Desmond Koh

Personal information
- Born: May 19, 1973 (age 53)

Sport
- Sport: Swimming

Medal record
Representing Singapore
SEA Games
| Silver medal – second place | 1989 Kuala Lumpur | 400m individual medley |
| Silver medal – second place | 1991 Manila | 200m backstroke |
| Silver medal – second place | 1991 Manila | 200m individual medley |
| Silver medal – second place | 1993 Singapore | 200m individual medley |
| Silver medal – second place | 1993 Singapore | 400m individual medley |
| Silver medal – second place | 1995 Chiang Mai | 100m backstroke |
| Silver medal – second place | 1995 Chiang Mai | 200m individual medley |
| Silver medal – second place | 1995 Chiang Mai | 400m individual medley |
| Silver medal – second place | 1995 Chiang Mai | 4x200m freestyle relay |
| Bronze medal – third place | 1989 Kuala Lumpur | 1500m freestyle |
| Bronze medal – third place | 1989 Kuala Lumpur | 200m butterfly |
| Bronze medal – third place | 1991 Manila | 400m individual medley |
| Bronze medal – third place | 1993 Singapore | 200m breaststroke |
| Bronze medal – third place | 1993 Singapore | 200m butterfly |
| Bronze medal – third place | 1995 Chiang Mai | 4x100m medley relay |

= Desmond Koh =

Singaporean swimmer (born 1973)

Desmond Koh Mun Kit (born 19 May 1973) is a former competitive swimmer from Singapore. He has represented the nation in numerous international competitions over more than 10 years including 5 years as National Captain.

== Swimming career ==
Koh represented Singapore in three Olympics (1988, 1992, 1996), three Asian Games (1990, 1994, 1998), one Commonwealth Games (1998), one World Championships (1991), and five Southeast Asian Games (1987, 1989, 1991, 1993, 1995).

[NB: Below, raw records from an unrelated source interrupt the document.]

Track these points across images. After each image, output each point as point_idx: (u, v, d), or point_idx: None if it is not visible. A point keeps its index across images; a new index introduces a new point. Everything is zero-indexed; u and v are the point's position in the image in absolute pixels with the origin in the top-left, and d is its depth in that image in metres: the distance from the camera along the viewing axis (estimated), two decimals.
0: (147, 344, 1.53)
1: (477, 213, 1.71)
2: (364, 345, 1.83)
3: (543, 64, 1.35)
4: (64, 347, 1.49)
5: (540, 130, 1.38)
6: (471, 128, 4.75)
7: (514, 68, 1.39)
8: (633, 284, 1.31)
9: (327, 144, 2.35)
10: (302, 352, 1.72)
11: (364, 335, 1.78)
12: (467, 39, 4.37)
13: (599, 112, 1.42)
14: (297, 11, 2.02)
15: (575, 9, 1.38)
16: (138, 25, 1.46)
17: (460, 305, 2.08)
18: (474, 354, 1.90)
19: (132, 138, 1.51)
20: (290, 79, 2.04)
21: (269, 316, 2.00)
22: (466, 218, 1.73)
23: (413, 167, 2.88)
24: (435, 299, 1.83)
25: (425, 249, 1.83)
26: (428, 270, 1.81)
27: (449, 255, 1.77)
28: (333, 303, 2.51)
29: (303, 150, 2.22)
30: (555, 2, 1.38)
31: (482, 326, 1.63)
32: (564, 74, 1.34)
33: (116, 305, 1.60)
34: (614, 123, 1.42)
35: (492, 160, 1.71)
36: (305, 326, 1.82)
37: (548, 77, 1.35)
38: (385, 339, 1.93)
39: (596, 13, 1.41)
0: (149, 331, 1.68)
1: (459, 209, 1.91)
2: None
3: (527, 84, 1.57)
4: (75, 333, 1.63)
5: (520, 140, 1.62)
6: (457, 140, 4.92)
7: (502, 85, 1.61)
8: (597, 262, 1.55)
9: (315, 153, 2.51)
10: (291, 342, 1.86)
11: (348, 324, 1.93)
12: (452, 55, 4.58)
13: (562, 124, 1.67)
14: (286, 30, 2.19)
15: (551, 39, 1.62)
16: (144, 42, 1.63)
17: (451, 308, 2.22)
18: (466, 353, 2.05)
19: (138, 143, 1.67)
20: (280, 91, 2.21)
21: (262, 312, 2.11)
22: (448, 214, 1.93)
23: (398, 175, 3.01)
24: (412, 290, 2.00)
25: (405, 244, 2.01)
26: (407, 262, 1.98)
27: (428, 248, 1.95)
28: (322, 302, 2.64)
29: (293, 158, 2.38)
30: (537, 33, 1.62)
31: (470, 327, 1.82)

Koh had four national records, including:
- 200m Breaststroke - 2:21.87, 29 July 1992
- 400m Individual Medley - 4:28.95, 27 July 1992

== Business career ==

Koh is the Managing Director at an international private bank and his team serves private families and family offices in Southeast Asia. He leads a sustainability task force at the bank and runs "ConsciousCircle", a community of asset and wealth owners.

Koh sits on the Boards of several non-profit entities in Singapore and the USA, focused on education and health.

== Education ==
Koh graduated from the University of Southern California with a degree in Electrical Engineering and was awarded a Rhodes Scholarship to study at Oxford where he obtained an MPhil in Management Studies (Finance and Economics).

== Personal life ==
Koh's younger brother, Gerald, also represented Singapore at the Olympics.

Koh married Nadya Hutagalung, an Indonesian-Australian model and actress.